Venezia: Caprino e Radonicich per 'Una relazione' complicata

Opera prima di Stefano Sardo a Giornate Autori poi in sala

(ANSA) - ROMA, 06 SET - Provare a gestire, in modo graduale, cercando di restare amici, senza troppe macerie o dolore, la fine di una storia d'amore durata 15 anni: più facile dirlo che farlo, come mostra Una relazione, l'opera prima di Stefano Sardo, affermato sceneggiatore, head writer e cocreatore di serie, dal trittico 1992, 1993 1994 ai due film di Gabriele Salvatores su Il ragazzo invisibile.
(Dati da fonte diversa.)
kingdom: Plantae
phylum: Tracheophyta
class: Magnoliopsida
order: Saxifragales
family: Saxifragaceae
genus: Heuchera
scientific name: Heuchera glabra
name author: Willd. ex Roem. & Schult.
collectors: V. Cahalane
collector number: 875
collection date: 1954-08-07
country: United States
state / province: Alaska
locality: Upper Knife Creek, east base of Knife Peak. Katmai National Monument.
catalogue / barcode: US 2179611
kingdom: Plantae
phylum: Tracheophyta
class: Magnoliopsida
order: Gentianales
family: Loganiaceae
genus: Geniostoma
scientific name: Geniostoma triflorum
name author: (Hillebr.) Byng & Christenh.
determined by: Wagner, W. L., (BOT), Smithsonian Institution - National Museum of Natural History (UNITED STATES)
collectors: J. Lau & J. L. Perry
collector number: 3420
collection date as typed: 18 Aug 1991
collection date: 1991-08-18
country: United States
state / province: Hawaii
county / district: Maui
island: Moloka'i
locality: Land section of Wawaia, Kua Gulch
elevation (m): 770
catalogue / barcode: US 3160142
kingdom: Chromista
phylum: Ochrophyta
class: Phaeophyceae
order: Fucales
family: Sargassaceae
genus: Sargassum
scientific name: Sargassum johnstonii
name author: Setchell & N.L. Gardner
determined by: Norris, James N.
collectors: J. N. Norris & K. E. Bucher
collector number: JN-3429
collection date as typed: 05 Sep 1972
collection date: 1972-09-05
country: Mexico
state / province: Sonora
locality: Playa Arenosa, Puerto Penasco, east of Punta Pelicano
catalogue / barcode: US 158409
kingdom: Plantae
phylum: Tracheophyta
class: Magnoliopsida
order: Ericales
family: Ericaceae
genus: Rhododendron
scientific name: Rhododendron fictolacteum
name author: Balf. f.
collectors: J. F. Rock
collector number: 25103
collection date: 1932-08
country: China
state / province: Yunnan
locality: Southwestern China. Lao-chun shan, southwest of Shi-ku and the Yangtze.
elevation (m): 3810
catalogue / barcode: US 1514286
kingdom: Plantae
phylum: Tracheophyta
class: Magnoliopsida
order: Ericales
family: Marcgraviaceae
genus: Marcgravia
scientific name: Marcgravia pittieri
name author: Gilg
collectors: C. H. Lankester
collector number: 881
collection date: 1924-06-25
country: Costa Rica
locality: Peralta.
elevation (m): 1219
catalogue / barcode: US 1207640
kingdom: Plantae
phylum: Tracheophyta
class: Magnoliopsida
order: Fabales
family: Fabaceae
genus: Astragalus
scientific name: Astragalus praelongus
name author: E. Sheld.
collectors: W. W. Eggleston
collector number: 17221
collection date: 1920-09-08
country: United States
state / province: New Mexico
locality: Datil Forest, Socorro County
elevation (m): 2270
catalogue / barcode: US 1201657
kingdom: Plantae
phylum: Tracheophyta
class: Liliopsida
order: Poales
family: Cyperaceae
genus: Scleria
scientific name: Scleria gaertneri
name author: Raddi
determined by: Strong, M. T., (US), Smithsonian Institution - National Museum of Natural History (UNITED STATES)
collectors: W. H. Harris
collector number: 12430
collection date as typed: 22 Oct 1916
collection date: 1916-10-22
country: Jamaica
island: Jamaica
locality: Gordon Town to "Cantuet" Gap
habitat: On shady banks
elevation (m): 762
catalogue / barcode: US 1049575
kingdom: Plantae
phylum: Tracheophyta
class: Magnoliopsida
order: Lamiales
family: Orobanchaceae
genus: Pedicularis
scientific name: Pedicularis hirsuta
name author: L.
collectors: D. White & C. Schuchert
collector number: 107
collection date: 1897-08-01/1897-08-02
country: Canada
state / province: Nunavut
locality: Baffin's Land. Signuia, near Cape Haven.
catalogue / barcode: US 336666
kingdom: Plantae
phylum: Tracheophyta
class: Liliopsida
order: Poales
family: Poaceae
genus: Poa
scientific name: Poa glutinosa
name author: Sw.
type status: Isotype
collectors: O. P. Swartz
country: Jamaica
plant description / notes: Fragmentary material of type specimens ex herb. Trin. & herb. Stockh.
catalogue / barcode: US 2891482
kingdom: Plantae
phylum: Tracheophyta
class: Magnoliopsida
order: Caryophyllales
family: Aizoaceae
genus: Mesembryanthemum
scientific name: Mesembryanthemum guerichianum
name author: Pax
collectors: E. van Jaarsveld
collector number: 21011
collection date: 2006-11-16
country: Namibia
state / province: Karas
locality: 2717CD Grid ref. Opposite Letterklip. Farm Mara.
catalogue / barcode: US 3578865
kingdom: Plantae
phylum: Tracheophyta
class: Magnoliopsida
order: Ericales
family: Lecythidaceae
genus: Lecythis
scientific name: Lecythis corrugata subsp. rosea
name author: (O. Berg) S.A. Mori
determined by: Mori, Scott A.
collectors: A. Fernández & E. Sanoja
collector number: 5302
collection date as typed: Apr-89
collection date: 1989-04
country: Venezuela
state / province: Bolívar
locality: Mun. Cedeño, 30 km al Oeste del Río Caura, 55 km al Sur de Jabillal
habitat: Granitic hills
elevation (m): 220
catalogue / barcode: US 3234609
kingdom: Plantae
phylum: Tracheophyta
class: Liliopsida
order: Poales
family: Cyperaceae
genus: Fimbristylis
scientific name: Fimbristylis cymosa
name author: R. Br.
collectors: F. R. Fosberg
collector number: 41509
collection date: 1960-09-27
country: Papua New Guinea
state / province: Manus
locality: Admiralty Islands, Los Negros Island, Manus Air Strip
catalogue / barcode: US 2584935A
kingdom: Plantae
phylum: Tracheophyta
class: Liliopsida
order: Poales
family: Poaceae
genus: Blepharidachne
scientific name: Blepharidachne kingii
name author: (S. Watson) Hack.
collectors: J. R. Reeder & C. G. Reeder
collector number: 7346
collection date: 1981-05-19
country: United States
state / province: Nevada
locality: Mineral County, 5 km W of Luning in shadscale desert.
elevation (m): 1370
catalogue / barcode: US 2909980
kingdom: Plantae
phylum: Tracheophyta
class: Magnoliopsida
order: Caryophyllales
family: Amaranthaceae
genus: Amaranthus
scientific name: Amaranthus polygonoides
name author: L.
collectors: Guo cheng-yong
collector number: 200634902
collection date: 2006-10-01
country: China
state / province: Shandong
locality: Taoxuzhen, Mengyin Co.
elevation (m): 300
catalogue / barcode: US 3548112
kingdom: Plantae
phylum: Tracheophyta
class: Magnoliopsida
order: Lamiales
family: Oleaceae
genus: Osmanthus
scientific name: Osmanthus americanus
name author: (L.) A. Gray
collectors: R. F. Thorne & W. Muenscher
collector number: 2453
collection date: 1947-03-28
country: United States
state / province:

Un debutto alla regia ispirato dalla fine del rapporto di Sardo con Valentina Gaia che firma con il cineasta soggetto, sceneggiatura e il romanzo nato insieme al film, edito da HarperCollins. Il lungometraggio che è in anteprima alle Giornate degli Autori /Notti Veneziane arriverà in sala con un'uscita evento il 13, 14 e 15 settembre per poi approdare su Amazon prime Video.
    A dare volto ai due protagonisti Tommaso e Alice, lui musicista, lei attrice, entrambi senza figli e senza troppo successo nel lavoro, sono Guido Caprino e Elena Radonicich, in un cast che comprende anche Libero De Rienzo, qui alla sua ultima interpretazione, nei panni di Luca, uno degli amici della coppia: "Volevamo evitare che ci fossero personaggi macchietta tipici della commedia intorno ai protagonisti e Libero è stato magistrale nel creare le sfaccettature del personaggio" dice Sardo. Tra gli interpreti anche Thony, Francesca Chillemi, Jalil Lespert, Enrica Bonaccorti, Daniela Piperno, Tommaso Ragno e Luigi Diberti.
    La storia di Tommaso e Alice "non rispecchia la nostra - spiega Sardo - ma ci sono emozioni vere che abbiamo vissuto. E ai personaggi abbiamo messo addosso un senso di verità, dandogli sempre più caratteristiche che ci appartengono, come il fatto che io sia anche un musicista e Valentina sia attrice (oltre che musicista e compositrice, ndr)". Quando "si ha a disposizione un'ottima scrittura come in questo caso bisogna semplicemente mettersi a servizio della storia - dice Guido Caprino - noi ci siamo immolati per la causa". Per Elena Radonicich Una relazione è stato "una sorta di cineterapia. Condivido l'idea di base credo che gli amori cambino con il tempo. E' molto difficile non tradirsi ed essere fedeli al sentimento, ma l'impegno per farlo vale assolutamente la pena". (ANSA).